Although legal services are not themselves regulated by the act, lawyers’ use of AI  – including enterprise tools – must still satisfy General Standards Guidelines produced by the Law Society regarding confidentiality, privilege, disclosures, data protection, and client expectations. 

The Law Society has also issued guidelines on AI.

The act’s high-risk compliance deadlines have been extended due to complexity and because states are not ready, but AI literacy programs are already expected in practice.

Dr Andrew Hines emphasised that AI literacy was now a ‘lifetime journey’ and that lawyers must distinguish between tools that augment their work and those that risk outsourcing professional judgment.

AI governance is “socio-technical”, affecting trust and accountability, according to Labhaoise Ní Fhaoláin, PhD Researcher in AI law and regulation.

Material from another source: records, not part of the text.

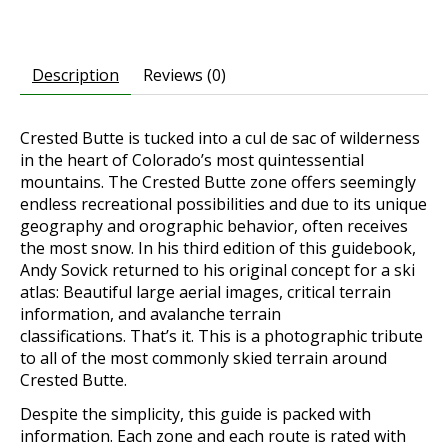
Description
Reviews (0)
Crested Butte is tucked into a cul de sac of wilderness
in the heart of Colorado’s most quintessential
mountains.
The Crested Butte zone offers seemingly
endless recreational possibilities and due to its unique
geography and orographic behavior, often receives
the most snow.
In his third edition of this guidebook,
Andy Sovick returned to his original concept for a ski
atlas: Beautiful large aerial images, critical terrain
information, and avalanche terrain
classifications.
That’s it. This is a photographic tribute
to all of the most commonly skied terrain around
Crested Butte.
Despite the simplicity, this guide is packed with
information. Each zone and each route is rated with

“AI governance is through internal mechanisms within your organisation,” the solicitor continued – including senior accountability, input from across an organisation, and cultural norms that encouraged staff to raise concerns.

Kate Colleary of Pembroke Privacy reiterated the importance of firms building AI governance frameworks that worked for them, and of all staff being familiar with the framework.

“It’s a risk mitigation issue,” she said.

Risk mitigation is also key in cybersecurity.

AI has “changed the volume, speed and quality” of cyber-attacks, according to cyber security expert Paul Delahunty (Stryve), particularly in regard to impersonation and automation.

Law firms, who held client money and sensitive data, were “the juiciest targets,” Delahunty said, particularly for ransomware attacks. 

Eimear Lane (Brown & Brown Insurance Brokers) highlighted the shift in ransomware economics, because even lower-threat actors could feed stolen documents into models that instantly identified valuable content.

Describing it as “mind-boggling” from an insurance perspective, Lane said that insurance companies, although so far silent on AI, were watching.

“You might find in a couple of years they'll start excluding areas of cover, similar to what they did with the cyber.”

Lane said that, although it was not publicised, “firms are paying large sums of money [for the return of information] across different sectors”.

Delahunty agreed that it was often a “silent crime” that victims did not wish to advertise.

Solicitor Elizabeth Fitzgerald pointed out that the cyber-security section of long-form insurance proposals acted as “a great checklist for things to implement in the firm”. 

Eimear Lane added that modern policies provided training, incident response and ransomware cover and, while risk could not be eliminated, it could be diminished.